New research to tackle urban planning and housing issues in major cities
A Keele Professor has received funding for a major new study into urban migration, which will establish an international ’Community of Practice’ involving local communities, policymakers and practitioners to help tackle urban planning and housing problems in major European cities.
Professor Simon Pemberton’s study has received £260,899 from the ESRC-supported JPI Urban Europe ‘Urban Migration' Programme, and will get underway in 2021.
The Empowering Cities of Migration project (EMPOWER) will create and train a new group of community-based researchers drawn from neighbourhoods across three European cities - Birmingham (UK), Gothenburg (Sweden) and Bochum (Germany) - which have recently experienced considerable changes in their populations as a consequence of international migration.

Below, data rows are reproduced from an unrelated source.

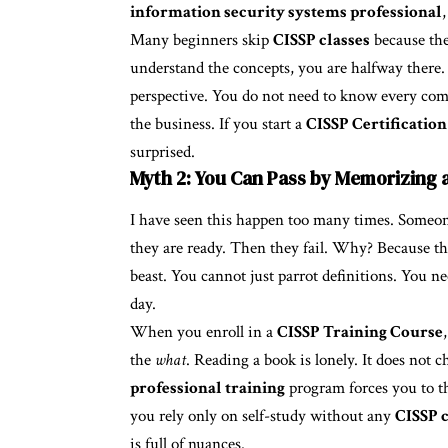
information security systems professional
Many beginners skip
CISSP classes
because the
understand the concepts, you are halfway there
perspective. You do not need to know every co
the business. If you start a
CISSP Certification
surprised.
Myth 2: You Can Pass by Memorizing 
I have seen this happen too many times. Someone
they are ready. Then they fail. Why? Because t
beast. You cannot just parrot definitions. You n
day.
When you enroll in a
CISSP Training Course
the
what
. Reading a book is lonely. It does not 
professional training
program forces you to thi
you rely only on self-study without any
CISSP c
is full of nuances.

The aim is to develop a better understanding of the integration experiences and strategies of migrants in their own localities but through adopting a ‘whole community’ approach which considers the challenges and opportunities facing migrant and non-migrant communities.
The overall intention of the study is to empower local residents in these cities to work with housing, migration and planning specialists on creating new approaches to housing and integration, and which help to avoid segregation and exclusion in diverse urban places.
The study will also establish a new International Community of Practice to more effectively engage and empower citizens in cities with increasing population diversity, using the lessons learned from this research. In addition, the EMPOWER project will facilitate better gender-aware knowledge for migrant integration by engaging migrant women in the process of shaping housing provision in their communities.
Professor Pemberton said: “We are delighted to receive funding for our EMPOWER project - supported in the UK by the Economic and Social Research Council - which brings together the research of academic researchers, NGOs and other key stakeholders in three different countries to work on citizen empowerment and integration activities.
“The emphasis will be on exploring the ways in which local resources – including the use of new and existing property, public spaces, transport systems and health, employment and education facilities - can be used or re-purposed to meet the needs of all citizens living in diverse areas.”